Pour Pape Mahawa Diouf, porte-parole de la coalition présidentielle Benno Bokk Yaakaar, la dissolution du Pastef ne vise pas l’opposition dans son ensemble, mais les méthodes d’« une organisation politique violente qui a eu beaucoup d’initiatives visant à déstabiliser la République et la paix au Sénégal ». A cet égard, son démantèlement est « un impératif de sécurité nationale », d’autant plus nécessaire pour « préserver le modèle démocratique sénégalais » que l’Afrique de l’Ouest a été marquée ces dernières années par plusieurs coups d’Etat, au Mali, au Burkina Faso, en Guinée et, plus récemment, au Niger.
Seydi Gassama, directeur exécutif d’Amnesty International au Sénégal, rappelle que la dernière formation politique à avoir été dissoute dans le pays était le Parti africain de l’indépendance, en 1960. « Depuis lors, même sous l’ère Abdou Diouf [président de 1981 à 2000], aucun parti n’avait connu ce sort, même celui d’Abdoulaye Wade quand il était opposant », souligne-t-il.

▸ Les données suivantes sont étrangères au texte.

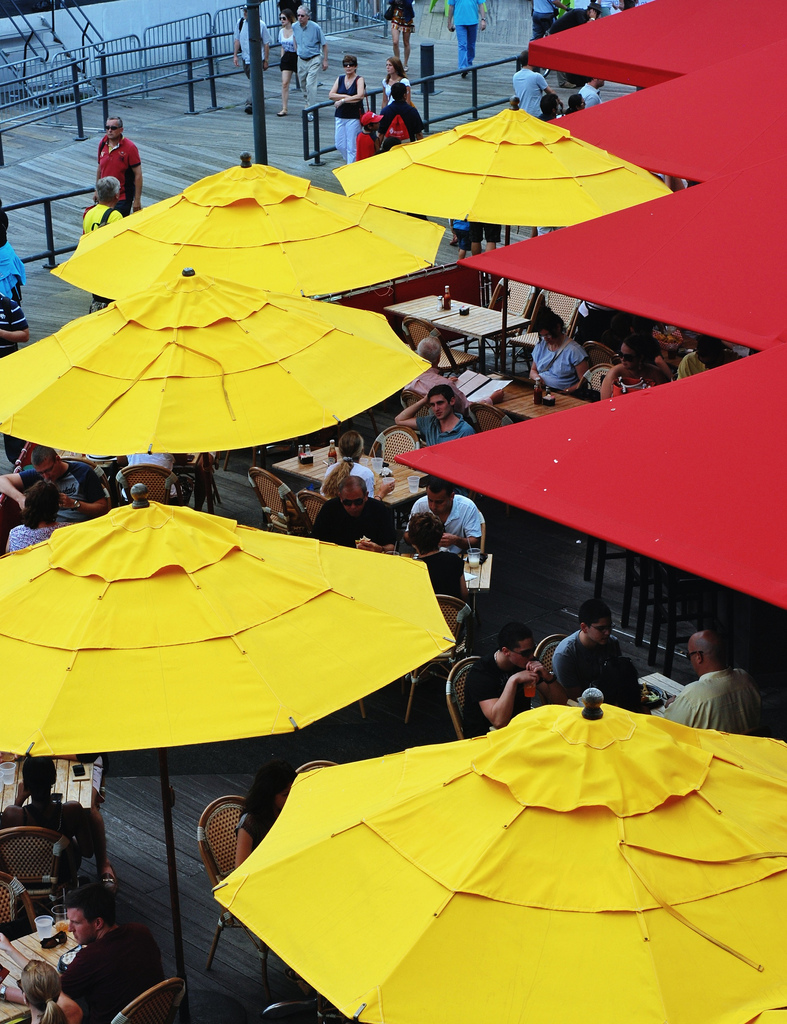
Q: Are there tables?
A: Yes, there is a table.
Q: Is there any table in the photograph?
A: Yes, there is a table.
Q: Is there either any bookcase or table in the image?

La décision visant le Pastef est donc, selon le défenseur des droits humains, « une attaque contre la liberté d’association et contre les droits civils et politiques ». Même s’il a déclaré qu’il ne se présentera pas à un troisième mandat en 2024, « [le président sénégalais] Macky Sall veut s’assurer que son parti reste au pouvoir et qu’il n’est pas remplacé par Ousmane Sonko », estime M. Gassama.